EXERCISE MATERIALS:
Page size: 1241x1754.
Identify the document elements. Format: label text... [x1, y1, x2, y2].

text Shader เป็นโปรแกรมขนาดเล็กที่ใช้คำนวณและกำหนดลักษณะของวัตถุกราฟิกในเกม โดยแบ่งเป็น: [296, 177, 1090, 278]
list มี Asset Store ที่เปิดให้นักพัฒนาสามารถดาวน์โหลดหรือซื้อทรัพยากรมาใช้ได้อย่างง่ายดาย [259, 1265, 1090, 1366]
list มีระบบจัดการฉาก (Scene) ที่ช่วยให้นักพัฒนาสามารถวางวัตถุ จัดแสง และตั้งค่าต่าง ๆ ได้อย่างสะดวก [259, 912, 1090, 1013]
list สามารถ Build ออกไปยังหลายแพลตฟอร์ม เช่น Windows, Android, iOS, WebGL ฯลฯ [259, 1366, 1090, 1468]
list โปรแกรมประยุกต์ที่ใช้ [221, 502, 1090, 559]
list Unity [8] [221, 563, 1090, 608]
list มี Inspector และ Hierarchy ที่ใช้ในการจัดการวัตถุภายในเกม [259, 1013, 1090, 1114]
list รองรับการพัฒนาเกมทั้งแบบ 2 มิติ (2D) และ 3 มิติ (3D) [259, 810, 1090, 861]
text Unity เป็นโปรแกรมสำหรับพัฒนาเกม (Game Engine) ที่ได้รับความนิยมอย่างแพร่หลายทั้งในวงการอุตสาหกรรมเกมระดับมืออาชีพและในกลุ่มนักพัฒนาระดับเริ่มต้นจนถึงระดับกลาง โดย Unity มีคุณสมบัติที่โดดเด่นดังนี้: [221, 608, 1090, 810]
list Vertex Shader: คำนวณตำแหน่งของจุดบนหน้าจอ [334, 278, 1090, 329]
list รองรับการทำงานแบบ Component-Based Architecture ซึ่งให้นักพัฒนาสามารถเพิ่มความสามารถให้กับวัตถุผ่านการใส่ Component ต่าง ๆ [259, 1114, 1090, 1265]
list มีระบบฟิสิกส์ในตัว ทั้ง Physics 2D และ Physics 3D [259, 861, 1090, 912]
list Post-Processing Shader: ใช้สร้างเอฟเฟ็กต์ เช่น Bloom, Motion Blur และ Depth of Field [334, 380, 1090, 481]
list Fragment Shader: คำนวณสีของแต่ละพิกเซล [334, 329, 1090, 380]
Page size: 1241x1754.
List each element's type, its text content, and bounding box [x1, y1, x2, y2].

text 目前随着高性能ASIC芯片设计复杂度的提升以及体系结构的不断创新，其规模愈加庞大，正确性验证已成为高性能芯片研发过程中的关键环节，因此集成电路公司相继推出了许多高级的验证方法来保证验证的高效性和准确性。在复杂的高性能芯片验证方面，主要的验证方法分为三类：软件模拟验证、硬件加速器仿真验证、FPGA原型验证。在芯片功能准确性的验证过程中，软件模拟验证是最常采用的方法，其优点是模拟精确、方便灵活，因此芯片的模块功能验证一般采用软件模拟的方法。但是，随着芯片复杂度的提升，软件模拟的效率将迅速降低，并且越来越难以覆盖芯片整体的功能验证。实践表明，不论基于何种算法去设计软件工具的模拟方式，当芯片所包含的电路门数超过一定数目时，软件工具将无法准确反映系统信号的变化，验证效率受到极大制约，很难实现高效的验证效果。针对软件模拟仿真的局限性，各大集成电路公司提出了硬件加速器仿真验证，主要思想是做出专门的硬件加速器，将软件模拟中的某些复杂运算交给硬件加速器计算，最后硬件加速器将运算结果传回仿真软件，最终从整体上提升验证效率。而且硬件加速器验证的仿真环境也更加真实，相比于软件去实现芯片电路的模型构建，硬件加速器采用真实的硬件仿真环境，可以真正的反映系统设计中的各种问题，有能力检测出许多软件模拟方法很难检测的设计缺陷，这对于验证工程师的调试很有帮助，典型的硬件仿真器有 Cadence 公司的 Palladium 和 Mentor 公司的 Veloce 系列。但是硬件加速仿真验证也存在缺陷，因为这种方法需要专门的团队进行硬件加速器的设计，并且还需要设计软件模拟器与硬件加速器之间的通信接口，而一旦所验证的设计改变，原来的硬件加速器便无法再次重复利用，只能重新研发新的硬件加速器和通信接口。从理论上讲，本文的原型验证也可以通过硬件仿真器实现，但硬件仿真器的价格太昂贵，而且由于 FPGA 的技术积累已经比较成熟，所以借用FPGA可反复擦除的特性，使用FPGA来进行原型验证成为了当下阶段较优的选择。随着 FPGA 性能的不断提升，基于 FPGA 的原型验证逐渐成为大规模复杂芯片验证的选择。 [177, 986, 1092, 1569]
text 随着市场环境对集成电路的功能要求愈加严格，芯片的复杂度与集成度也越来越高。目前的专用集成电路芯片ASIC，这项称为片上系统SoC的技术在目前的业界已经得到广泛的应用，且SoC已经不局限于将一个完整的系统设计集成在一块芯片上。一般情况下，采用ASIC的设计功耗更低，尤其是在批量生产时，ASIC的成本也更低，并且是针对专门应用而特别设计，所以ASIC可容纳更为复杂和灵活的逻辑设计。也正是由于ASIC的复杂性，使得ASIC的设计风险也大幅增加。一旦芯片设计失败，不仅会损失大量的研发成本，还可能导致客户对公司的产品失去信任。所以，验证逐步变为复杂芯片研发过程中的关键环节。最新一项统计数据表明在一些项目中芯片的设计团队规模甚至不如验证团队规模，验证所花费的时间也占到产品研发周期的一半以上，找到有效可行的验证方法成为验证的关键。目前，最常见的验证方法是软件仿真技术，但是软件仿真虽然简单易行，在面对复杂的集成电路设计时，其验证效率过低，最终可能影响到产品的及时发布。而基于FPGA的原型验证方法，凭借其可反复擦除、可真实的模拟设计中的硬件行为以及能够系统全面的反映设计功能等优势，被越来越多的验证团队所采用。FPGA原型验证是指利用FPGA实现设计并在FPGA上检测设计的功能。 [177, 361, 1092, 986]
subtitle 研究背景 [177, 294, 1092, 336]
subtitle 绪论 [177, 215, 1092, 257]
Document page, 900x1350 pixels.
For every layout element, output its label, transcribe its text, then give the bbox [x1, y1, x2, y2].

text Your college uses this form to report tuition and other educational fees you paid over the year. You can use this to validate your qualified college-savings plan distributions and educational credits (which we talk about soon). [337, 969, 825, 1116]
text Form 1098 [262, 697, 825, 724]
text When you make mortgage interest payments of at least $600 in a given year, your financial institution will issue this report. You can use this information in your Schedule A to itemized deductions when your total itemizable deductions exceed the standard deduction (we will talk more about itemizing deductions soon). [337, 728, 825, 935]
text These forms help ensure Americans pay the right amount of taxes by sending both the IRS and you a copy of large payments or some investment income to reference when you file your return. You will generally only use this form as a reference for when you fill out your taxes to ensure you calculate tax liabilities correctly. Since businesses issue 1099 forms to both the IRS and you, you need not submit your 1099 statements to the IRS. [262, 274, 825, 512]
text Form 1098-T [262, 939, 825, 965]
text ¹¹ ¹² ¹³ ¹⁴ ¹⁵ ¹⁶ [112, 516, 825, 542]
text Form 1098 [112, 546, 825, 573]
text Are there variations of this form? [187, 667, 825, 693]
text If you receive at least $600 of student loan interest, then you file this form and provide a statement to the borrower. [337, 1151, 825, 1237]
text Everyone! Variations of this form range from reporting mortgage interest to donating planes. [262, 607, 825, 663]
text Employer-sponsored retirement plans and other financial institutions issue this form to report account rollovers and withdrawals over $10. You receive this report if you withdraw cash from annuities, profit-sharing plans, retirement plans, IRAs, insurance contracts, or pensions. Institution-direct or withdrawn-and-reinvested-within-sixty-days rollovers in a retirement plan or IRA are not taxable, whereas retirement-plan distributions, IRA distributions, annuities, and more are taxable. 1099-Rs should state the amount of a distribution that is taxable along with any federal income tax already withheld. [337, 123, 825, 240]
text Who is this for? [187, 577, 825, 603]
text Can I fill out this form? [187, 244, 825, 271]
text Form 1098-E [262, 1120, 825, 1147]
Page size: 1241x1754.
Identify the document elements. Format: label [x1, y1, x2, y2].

REQUEST: From the listing, copy every line where the string "Shader" appears.

RESULT OF THE EXERCISE:
text Shader เป็นโปรแกรมขนาดเล็กที่ใช้คำนวณและกำหนดลักษณะของวัตถุกราฟิกในเกม โดยแบ่งเป็น: [296, 177, 1090, 278]
list Vertex Shader: คำนวณตำแหน่งของจุดบนหน้าจอ [334, 278, 1090, 329]
list Post-Processing Shader: ใช้สร้างเอฟเฟ็กต์ เช่น Bloom, Motion Blur และ Depth of Field [334, 380, 1090, 481]
list Fragment Shader: คำนวณสีของแต่ละพิกเซล [334, 329, 1090, 380]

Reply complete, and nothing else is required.